Here is an alternative approach to this problem. This is in Racket, not Scheme, for which I apologise (it could be Scheme except I don't know how hashtables work in Scheme).

First of all, here is a Racket function to memoize a function of an arbitrary number of arguments on its first argument. It will be apparent why we need to allow extra arguments in a moment.

(define (memoize f (table (make-hasheqv)))
  ;; Memoize a function on its first argument.
  ;; table, if given, should be a mutable hashtable
  (λ (k . more)
    ;; hash-ref! looks up k in table, and if it is not there
    ;; sets it to be the result of calling the third argument (or
    ;; to the third argument if it's not callable).  thunk just makes
    ;; a function of no arguments.
    (hash-ref! table k
               (thunk (apply f k more)))))

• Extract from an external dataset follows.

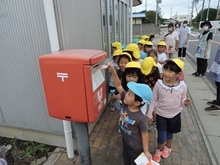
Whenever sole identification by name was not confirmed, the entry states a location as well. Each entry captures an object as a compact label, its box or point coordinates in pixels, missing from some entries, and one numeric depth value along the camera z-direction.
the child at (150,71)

Now here's the trick: rather than defining fib as a recursive function we define fib/c as a non-recursive function which knows how to do one-step of the Fibonacci series calculation and punts to another function to do the rest. It also tells you what it's doing as your function did.

(define (fib/c n c)
  ;; fib/c does one step of the fibonacci calculation,
  ;; calling c to do the remaining steps.
  (printf "fib of ~A~%" n)
  (if (<= n 2)
      1
      (+ (c (- n 1) c)
         (c (- n 2) c))))

Based on this we can very easily define fib/u, an unmemoized Fibonacci function which has the terrible performance you would expect, by just passing fib/c itself as its second argument:

(define (fib/u n)
  ;; unmemoized fib
  (fib/c n fib/c))

But now we can memoize it, and define a memoized version, fib/m (here's where you see why I needed memoize to allow more than one argument: we need to keep passing the memoized function down:

(define (fib/m n)
  ;; and here's a memoized fib
  (let ((fib/m (memoize fib/c)))
    (fib/m n fib/m)))

And now (4 is the first case where they differ):

> (fib/u 4)
fib of 4
fib of 3
fib of 2
fib of 1
fib of 2
3
> (fib/m 4)
fib of 4
fib of 3
fib of 2
fib of 1
3

And with the printing removed:

> (time (fib/u 40))
cpu time: 8025 real time: 7962 gc time: 26
102334155
> (time (fib/m 40))
cpu time: 1 real time: 1 gc time: 0
102334155

Note that this sort of approach, where you write a nonrecursive function & turn it into a recursive one, is closely-related to how the derivation of Y gets done (although these are normally very purist and insist on functions with only a single argument, so you end up with (λ (f) (λ (n) ... (f ...) ...)) rather than (λ (n c) ... (c ...) ...). It turns out that this is quite a useful trick.